The USDA has said that during the initial 6-month period following September 30, 2008, it will focus on industry education and outreach about the requirements of the rule rather than strict enforcement.

The law offers some flexibility in how the COOL statements can be provided. Retailers who are required to notify the consumer of the country of origin of covered products can provide it by means of a label, stamp, mark, placard, or other clear and visible sign on the covered commodity or on the package, display, holding unit, or bin containing the commodity at the final point of sale to consumers.

USDA advises that although the requirement falls on the retailer, “suppliers are required to make the relevant country of origin information available to their buyers.” They can do that by putting it on the product itself or on a shipping container or documentation accompanying the product.

The rules don’t specify details like location, color, font size, or typeface, but it must be legible and placed in a conspicuous location “likely to be read and understood by a customer under normal conditions of purchase,” says a USDA document.

The USDA has issued an interim final rule that calls for generic approval of label changes that are necessary to comply with the new COOL requirement.

Of course, on the flip side of the concept of labeling imported food with its country of origin, it is often desirable for a food seller to be able to say that its product is domestic, that is, a “product of the U.S.” For that reason, the new requirements also contain a definition of when the U.S. can be declared the country of origin of a product.

It’s a mouthful, if you will: “A covered commodity may bear a declaration that identifies the United States as the sole country of origin at retail only if it meets the definition of United States country of origin.
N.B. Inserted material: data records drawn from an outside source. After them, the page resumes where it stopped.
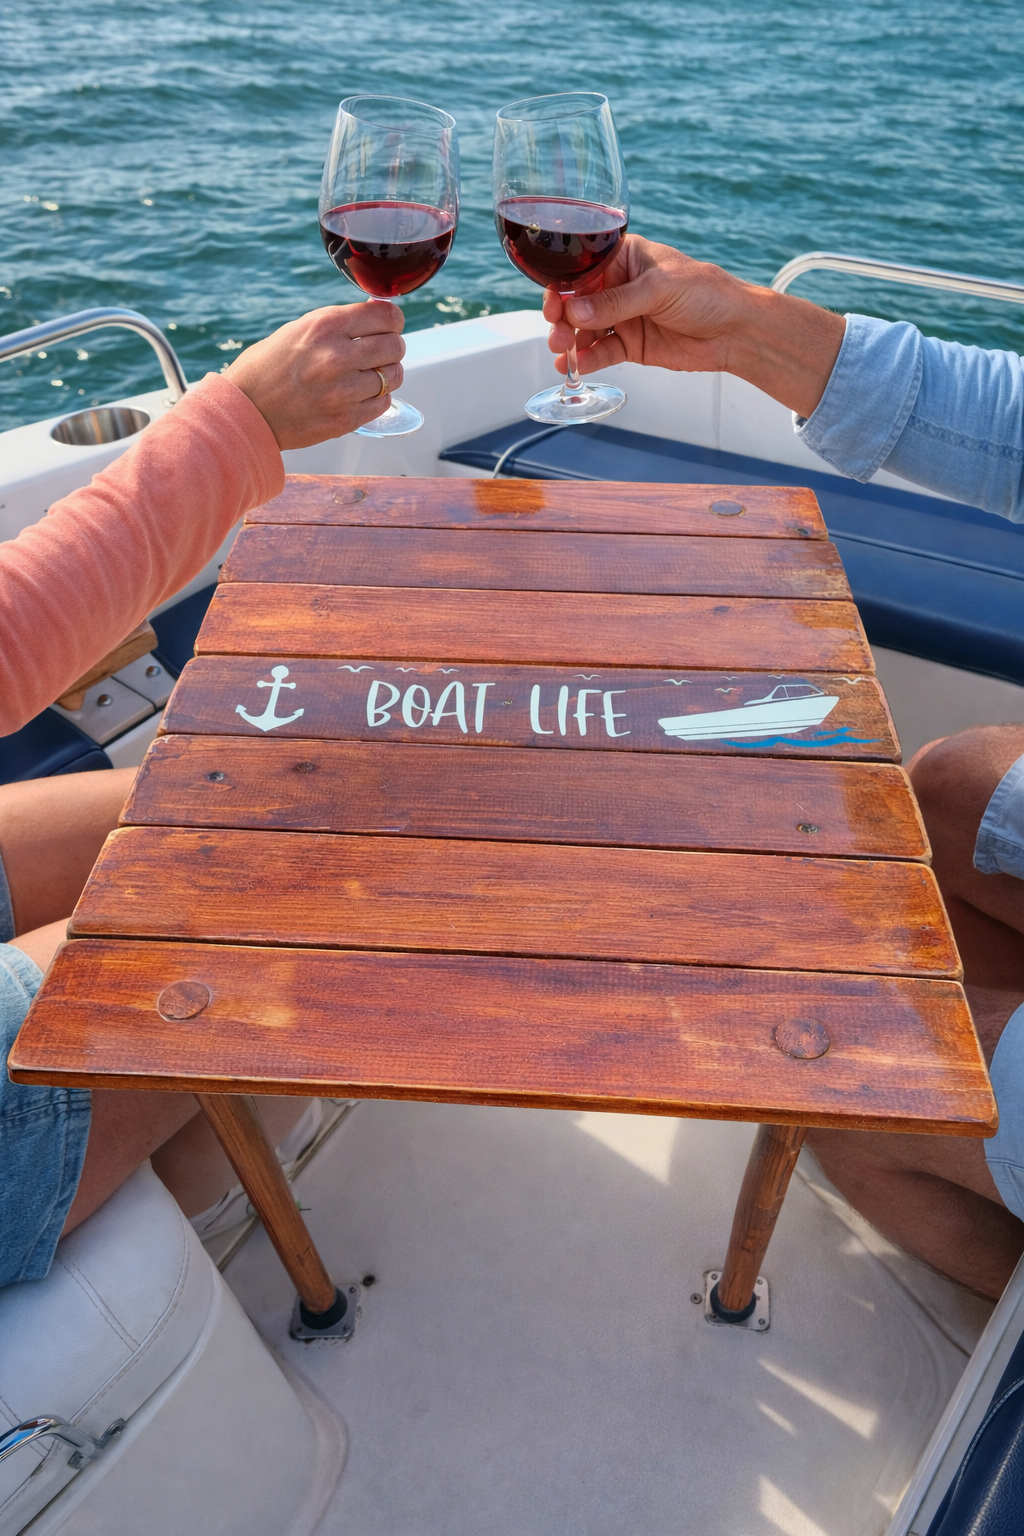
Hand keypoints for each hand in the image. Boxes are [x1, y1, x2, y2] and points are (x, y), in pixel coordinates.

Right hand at [225, 302, 405, 449]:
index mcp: (325, 326)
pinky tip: (361, 393)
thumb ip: (341, 322)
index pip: (385, 316)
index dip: (393, 320)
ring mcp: (343, 391)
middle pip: (395, 346)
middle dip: (392, 347)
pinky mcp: (345, 419)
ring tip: (370, 374)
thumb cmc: (269, 367)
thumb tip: (378, 311)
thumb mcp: (301, 329)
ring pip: (394, 376)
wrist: (247, 410)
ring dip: (388, 373)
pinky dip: (378, 397)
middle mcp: (337, 357)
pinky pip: (383, 403)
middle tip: (380, 351)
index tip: (389, 325)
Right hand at [542, 235, 844, 420]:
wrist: (736, 331)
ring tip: (564, 353)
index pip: (582, 270)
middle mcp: (618, 286)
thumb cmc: (706, 293)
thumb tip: (575, 312)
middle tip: (558, 333)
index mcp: (624, 258)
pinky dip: (586, 361)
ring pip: (585, 330)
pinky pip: (601, 353)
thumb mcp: (659, 289)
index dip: (563, 287)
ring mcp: (622, 317)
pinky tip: (575, 367)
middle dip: (562, 318)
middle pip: (577, 302)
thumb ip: (616, 302)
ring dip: (571, 341)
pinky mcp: (630, 346)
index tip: (553, 305)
Under the interim final rule, beef, pork, lamb, chicken, and goat must be derived from animals exclusively born, raised, and slaughtered in the United States; from animals born and raised in Alaska or Hawaii and transported for a period of not more than 60 days through Canada to the United States and slaughtered in the United States; or from animals present in the United States on or before July 15, 2008, and once present in the United States, remained continuously in the United States.”

Also, “For perishable agricultural commodities, peanuts, ginseng, pecans, and macadamia nuts, products must be grown in the United States.”
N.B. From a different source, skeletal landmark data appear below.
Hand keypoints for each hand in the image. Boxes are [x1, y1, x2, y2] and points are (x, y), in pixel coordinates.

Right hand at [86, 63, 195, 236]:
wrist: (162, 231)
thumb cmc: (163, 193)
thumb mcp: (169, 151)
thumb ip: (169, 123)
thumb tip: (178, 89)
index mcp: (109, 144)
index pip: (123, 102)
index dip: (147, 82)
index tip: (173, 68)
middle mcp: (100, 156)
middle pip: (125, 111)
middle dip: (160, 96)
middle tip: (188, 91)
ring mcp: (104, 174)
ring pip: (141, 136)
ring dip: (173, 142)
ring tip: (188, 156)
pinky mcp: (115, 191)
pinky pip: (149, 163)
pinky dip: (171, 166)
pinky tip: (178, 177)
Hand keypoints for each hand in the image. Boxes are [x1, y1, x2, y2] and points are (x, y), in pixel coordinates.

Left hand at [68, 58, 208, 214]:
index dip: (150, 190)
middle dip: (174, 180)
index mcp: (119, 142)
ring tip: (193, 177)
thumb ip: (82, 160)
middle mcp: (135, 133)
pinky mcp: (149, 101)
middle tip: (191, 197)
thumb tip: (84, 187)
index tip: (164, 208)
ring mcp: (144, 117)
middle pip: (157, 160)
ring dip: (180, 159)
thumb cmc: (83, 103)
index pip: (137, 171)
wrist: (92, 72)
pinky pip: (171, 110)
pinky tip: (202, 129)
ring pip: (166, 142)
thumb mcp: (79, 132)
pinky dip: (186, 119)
Trade groups including the United Fresh Produce Association, Food Marketing Institute, and American Meat Institute have been working hard in recent months to prepare their members to comply with and implement the new rules. AMI has said as far back as 2005 that it would have preferred voluntary COOL labeling, noting that consumers don’t care much about country of origin in meat products and that it will be burdensome and expensive on the industry to implement.
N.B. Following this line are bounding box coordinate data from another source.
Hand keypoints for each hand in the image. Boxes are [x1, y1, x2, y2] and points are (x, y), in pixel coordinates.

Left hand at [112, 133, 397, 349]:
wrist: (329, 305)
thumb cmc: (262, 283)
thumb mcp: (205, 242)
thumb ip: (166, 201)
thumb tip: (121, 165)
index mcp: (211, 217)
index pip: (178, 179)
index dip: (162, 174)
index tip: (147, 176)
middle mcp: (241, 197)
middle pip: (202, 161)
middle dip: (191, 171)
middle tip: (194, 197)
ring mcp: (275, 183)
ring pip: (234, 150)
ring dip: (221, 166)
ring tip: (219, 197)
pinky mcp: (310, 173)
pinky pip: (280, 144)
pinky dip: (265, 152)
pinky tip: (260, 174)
Yes, expensive. One USDA estimate says that “first-year incremental cost for growers, producers, processors, wholesalers, and retailers [will be] at $2.5 billion.” The paperwork alone, says the agency, will cost about $126 billion to start, then “$499 million per year to store and maintain the records thereafter.”

Never overlook the actual costs associated with government changes in law and regulations. They kind of make you re-examine the reasons for the changes in the first place.